> _WORK TO COMPLETE_:
Only one span belongs in the answer: the line holding "Right hand at" through the last line of the entries below, retyped exactly.

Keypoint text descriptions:
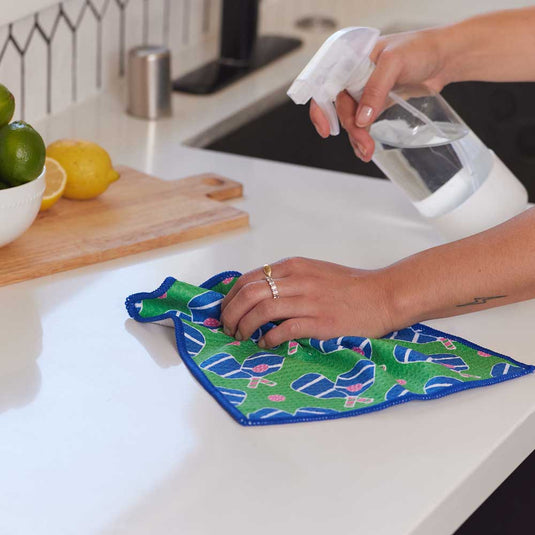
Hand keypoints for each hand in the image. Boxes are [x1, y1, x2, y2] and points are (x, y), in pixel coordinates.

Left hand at [220, 257, 394, 347]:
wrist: (383, 294)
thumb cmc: (348, 286)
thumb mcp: (312, 272)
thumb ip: (286, 279)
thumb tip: (257, 295)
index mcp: (293, 266)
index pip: (248, 279)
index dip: (230, 297)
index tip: (225, 311)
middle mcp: (297, 280)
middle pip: (249, 294)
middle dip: (231, 313)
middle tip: (228, 328)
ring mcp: (309, 301)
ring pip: (262, 311)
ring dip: (245, 327)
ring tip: (241, 337)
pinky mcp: (320, 321)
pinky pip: (285, 330)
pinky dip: (268, 339)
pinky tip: (265, 344)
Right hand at [309, 28, 448, 160]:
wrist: (445, 58)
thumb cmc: (421, 49)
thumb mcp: (395, 63)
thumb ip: (376, 88)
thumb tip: (362, 118)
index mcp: (352, 61)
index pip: (326, 86)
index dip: (321, 109)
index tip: (326, 130)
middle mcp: (355, 77)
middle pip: (341, 109)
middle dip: (351, 129)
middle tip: (364, 144)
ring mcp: (365, 91)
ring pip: (352, 119)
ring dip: (356, 138)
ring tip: (366, 152)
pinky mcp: (377, 103)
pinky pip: (363, 122)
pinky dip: (363, 137)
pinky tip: (366, 148)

> _EXERCISE OUTPUT_:
Right hand at [309, 28, 448, 160]:
wrist: (445, 58)
thumb cmc: (421, 49)
thumb mcp: (395, 63)
thumb ip: (376, 88)
thumb tip: (362, 118)
index mcp: (352, 61)
index pip: (326, 86)
index dip: (321, 109)
index tip: (326, 130)
middle mcp: (355, 77)
middle pip: (341, 109)
middle dip: (351, 129)
middle tip: (364, 144)
ring mcp: (365, 91)
ring pip: (352, 119)
ring dip: (356, 138)
ring tip: (366, 152)
pinky mcp: (377, 103)
pinky pip: (363, 122)
pinky dip: (363, 137)
pinky tip: (366, 148)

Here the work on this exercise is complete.